======== INFORMATION SUPPLIED ========

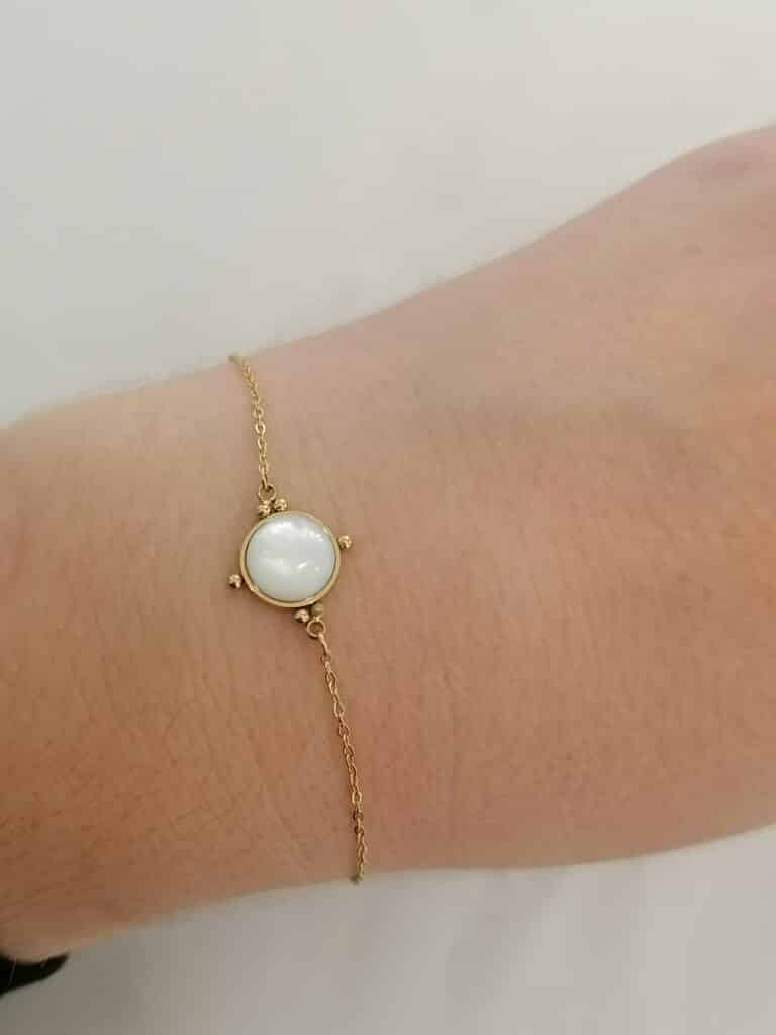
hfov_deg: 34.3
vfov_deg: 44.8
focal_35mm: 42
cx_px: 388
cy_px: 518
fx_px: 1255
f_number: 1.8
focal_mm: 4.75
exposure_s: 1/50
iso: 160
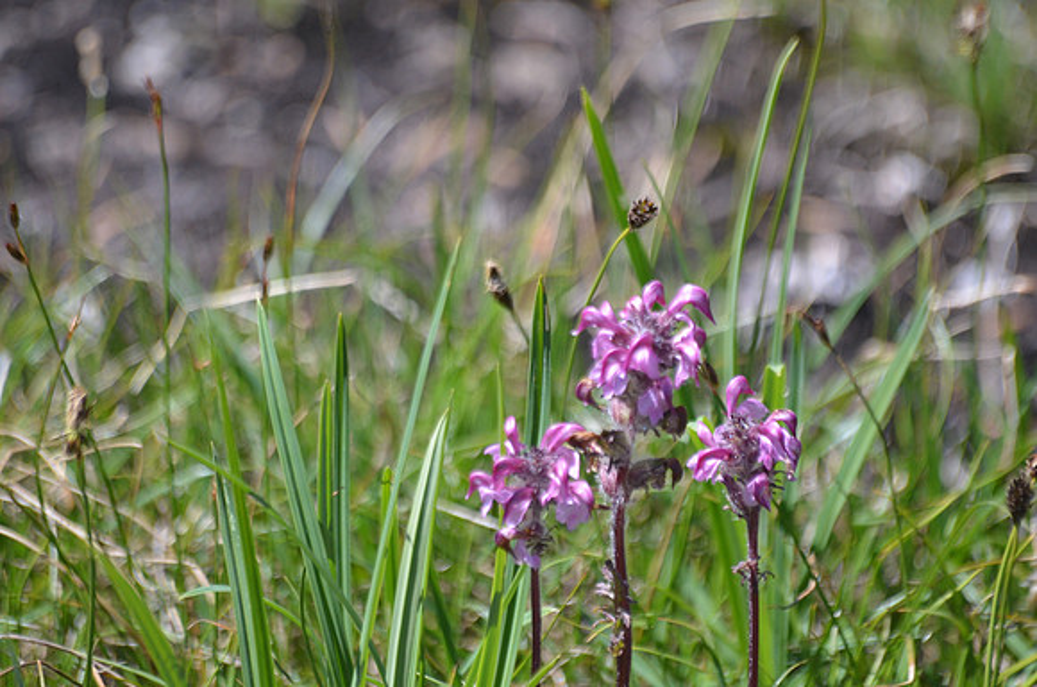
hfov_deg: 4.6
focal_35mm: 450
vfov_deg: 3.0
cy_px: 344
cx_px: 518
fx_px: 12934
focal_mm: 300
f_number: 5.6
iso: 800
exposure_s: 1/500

========

▸ WHAT YOU NEED TO DO
Everything in the records above should be printed exactly, apart from the pictures.

▸ EXERCISE RESPONSE
hfov_deg: 34.3
vfov_deg: 44.8
focal_35mm: 42
cx_px: 388
cy_px: 518
fx_px: 1255
f_number: 1.8
focal_mm: 4.75
exposure_s: 1/50
iso: 160
hfov_deg: 4.6
focal_35mm: 450
vfov_deg: 3.0
cy_px: 344
cx_px: 518
fx_px: 12934
focal_mm: 300
f_number: 5.6
iso: 800
exposure_s: 1/500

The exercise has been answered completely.